> [Prompt 1] Quote the passage on the inner self below from "While this statement" to "your embryonic soul.".
> [Prompt 2] Decide whether each statement agrees with the passage on the inner self below, answering yes or no and quoting the deciding words. (a) The saying from the Gospel of Thomas is found in logion 70. (b) The "talents" in the parable are our aptitudes and gifts. (c) The Mystery of Death is a work by Jacob Boehme.
> [Prompt 3] List every item that the passage on the inner self below names as part of the treadmill on which the inner man is brought about.

(Text block)

While this statement may sound jarring, note how it is already well embedded in early Christian tradition. The Gospel of Thomas puts it as starkly as possible in logion 70: “If you bring forth what is within you, that which you bring forth will save you. If you fail to bring forth that which is within you, that which you fail to bring forth will destroy you.” “That which is within you” is your embryonic soul.

Jesus seems to be reinforcing this teaching in his celebrated parable of he talents – once you recognize, of course, that the “talents” are not our aptitudes and gifts (which belong to essence) but, rather, these soul potentialities transformed and quickened in the light of conscience/heart. This message comes through powerfully as well in the medieval mystic Jacob Boehme; it is in fact the driveshaft of his entire metaphysics. But it peers out as well from any number of other Christian mystics, even those of much more theoretically “traditional” metaphysical training and temperaments. One of the most powerful statements of this principle I know comes in contemporary Jesuit Ladislaus Boros’ spiritual classic, The Mystery of Death (p. 60-61):

By Alden Cole

From the facts of existence and the surrounding world an inner sphere of being a human is built up. This inner man is brought about by a never-ending [conscious] daily application, on the treadmill of duties, annoyances, joys, and difficulties. From these insignificant actions freely performed, the decisive freedom is built up – freedom from oneself, freedom to view one’s own existence from outside…From the crowded days and years of joy and sorrow something has crystallized out, the rudimentary forms of which were already present in all his experiences, his struggle, his creative work, his patience and love – namely, the inner self, the individual, supremely individual creation of a man. He has given his own shape to the determinisms of life by a daily conquest of them; he has become master of the multiple relationships that go to make him up by accepting them as the raw material [italics mine] of his self. Now he begins to “be”.

(End Text block)
(Information shown)

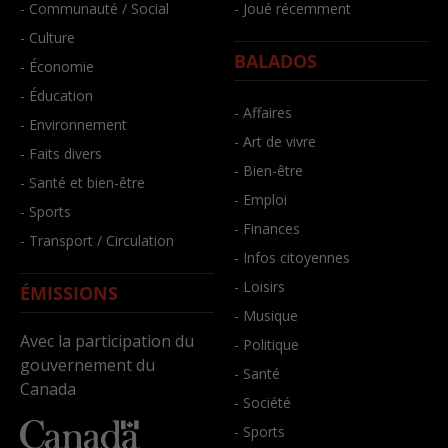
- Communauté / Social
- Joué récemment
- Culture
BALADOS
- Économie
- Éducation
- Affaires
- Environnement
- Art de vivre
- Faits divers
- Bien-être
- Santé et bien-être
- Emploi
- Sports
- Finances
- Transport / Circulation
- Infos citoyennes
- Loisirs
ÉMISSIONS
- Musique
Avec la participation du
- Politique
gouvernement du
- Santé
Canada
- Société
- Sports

(End Information shown)
(Information shown)

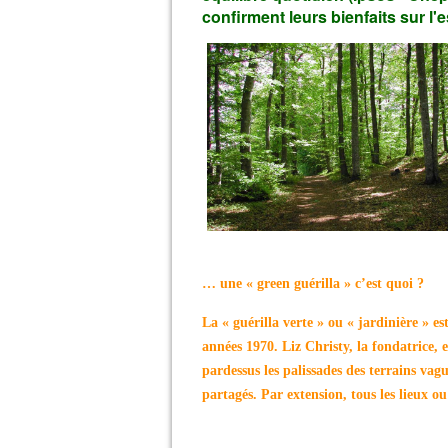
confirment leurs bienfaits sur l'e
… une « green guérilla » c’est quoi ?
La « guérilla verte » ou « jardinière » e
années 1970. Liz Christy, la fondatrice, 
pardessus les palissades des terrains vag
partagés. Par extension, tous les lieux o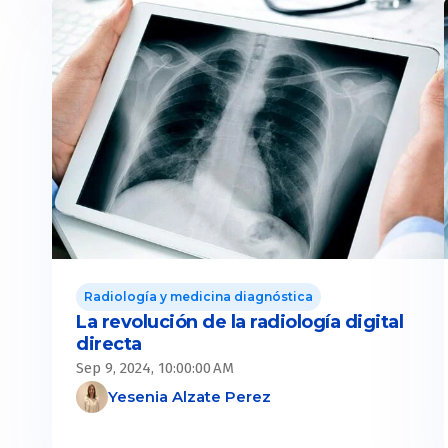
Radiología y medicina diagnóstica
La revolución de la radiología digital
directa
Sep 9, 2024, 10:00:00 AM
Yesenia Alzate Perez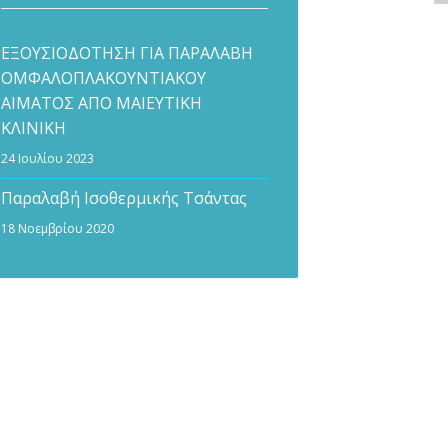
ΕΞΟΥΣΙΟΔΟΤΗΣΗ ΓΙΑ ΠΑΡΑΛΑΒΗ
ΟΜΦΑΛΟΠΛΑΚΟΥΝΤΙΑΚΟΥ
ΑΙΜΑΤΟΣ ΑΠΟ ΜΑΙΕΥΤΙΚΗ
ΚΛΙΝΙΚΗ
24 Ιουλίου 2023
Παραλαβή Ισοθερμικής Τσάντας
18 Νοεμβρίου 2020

(End Information shown)

> [Response box 1]
While this statement may sound jarring, note how it is already well embedded in early Christian tradition. The Gospel of Thomas puts it as starkly as possible in logion 70: “If you bring forth what is within you, that which you bring forth will save you. If you fail to bring forth that which is within you, that which you fail to bring forth will destroy you.” “That which is within you” is your embryonic soul.

> [Response box 2]
(a) Yes: "The Gospel of Thomas puts it as starkly as possible in logion 70"
(b) No: "the “talents” are not our aptitudes and gifts (which belong to essence)"
(c) No: "contemporary Jesuit Ladislaus Boros’ spiritual classic, The Mystery of Death"

> [Response box 3] duties, annoyances, joys, difficulties